Cost disclosure — surface this to the user before any . L40S 48 GB runs $1.50/hr at time of writing; a 3-epoch SFT run on a 100-row manifest finishes in 15–30 minutes ($0.40–$0.75 of compute). The real risk is forgetting to stop the instance — overnight idle on L40S is ~$36, a week of idle is ~$250. Mitigations: (a) always wrap the workflow in a script that ends with ; (b) set a calendar reminder when you start; (c) instead of if you don't need to keep the disk ( keeps disk at $0.10/GB-month — 200 GB ≈ $20/month of latent cost). Confirm the user accepts the per-hour cost shape and the idle risk before spinning anything up.
brev createbrev stopbrev deletebrev stopstopFull setup walkthrough — CLI install (download-then-run, not curl-pipe), SKU choice, disk sizing, SSH config — is in (§Brev provisioning).
references/stage4-finetune.mdShort happy-path once the CLI is installed. Do not run until the user has explicitly typed at the confirmation prompt below — the gate is mandatory, not advisory, because everything after it bills against the user's account by the second:
brev createYESbash
brev login # browser auth第4阶段需要显存≥16 GB的CUDA主机(24 GB为舒适配置)。若已有符合要求的本地主机,可跳过本节。若无,可使用Brev——NVIDIA的按秒计费GPU主机服务。推荐SKU:L40S 48 GB。

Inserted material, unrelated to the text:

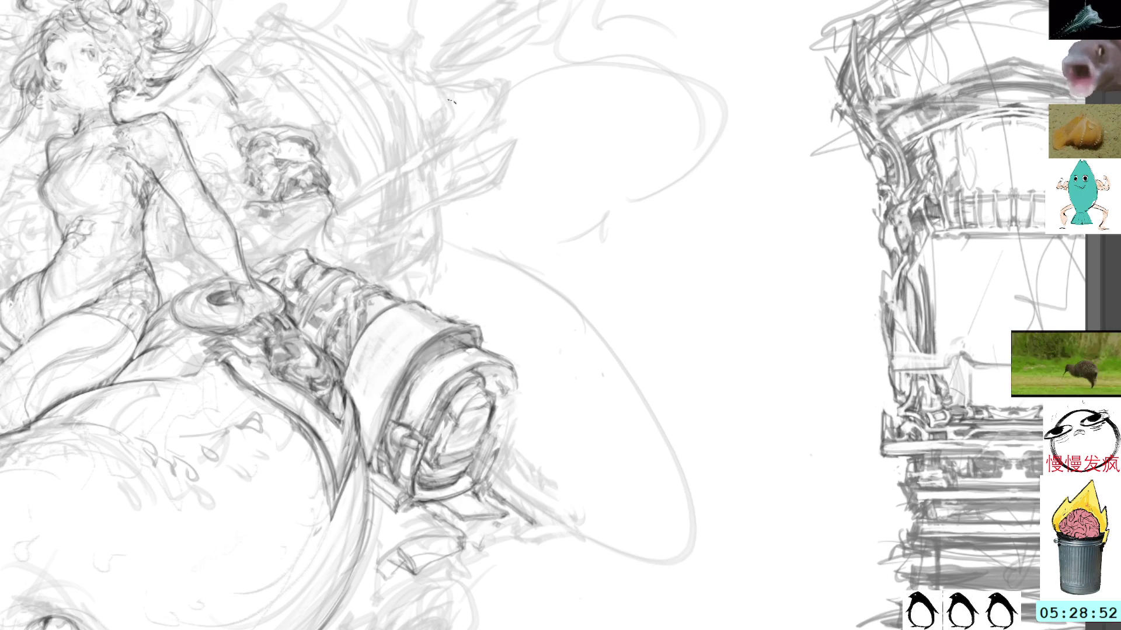
{"action": "left_click_drag", "start_coordinate": [390, 94], "coordinate": [499, 198]}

成本披露 —— 在执行任何命令前需告知用户。撰写本文时,L40S 48 GB的运行成本约为$1.50/小时;针对100行清单的3轮SFT训练需15–30分钟(约$0.40–$0.75的算力成本)。主要风险是忘记停止实例——L40S实例闲置一晚约花费$36,闲置一周约花费$250。缓解措施:(a) 始终将工作流封装在以结尾的脚本中;(b) 启动实例时设置日历提醒;(c) 若无需保留磁盘,使用而非(会保留磁盘,成本为$0.10/GB/月——200 GB磁盘约产生$20/月的潜在成本)。在启动任何实例前,需确认用户接受按小时计费模式以及闲置风险。
brev createbrev stopbrev deletebrev stopstop完整的部署指南——CLI安装(下载后运行,而非curl管道安装)、SKU选择、磁盘大小配置、SSH配置——见(§Brev部署章节)。
references/stage4-finetune.md安装CLI后的快速操作路径。在用户明确输入确认前,请勿执行命令——该准入验证为强制要求,因为后续操作会按秒从用户账户扣费:
YESbrev createbash
brev login # 浏览器认证Mandatory cost-confirmation gate — do NOT skip or auto-answer this.
强制成本确认门槛 —— 请勿跳过或自动回答。
echo "About to provision: digital-health-clinical-asr-sft on L40S 48 GB."
echo "Cost shape: ~$1.50/hr while running; ~$36/night if left idle; ~$20/mo disk if you 'stop' instead of 'delete'."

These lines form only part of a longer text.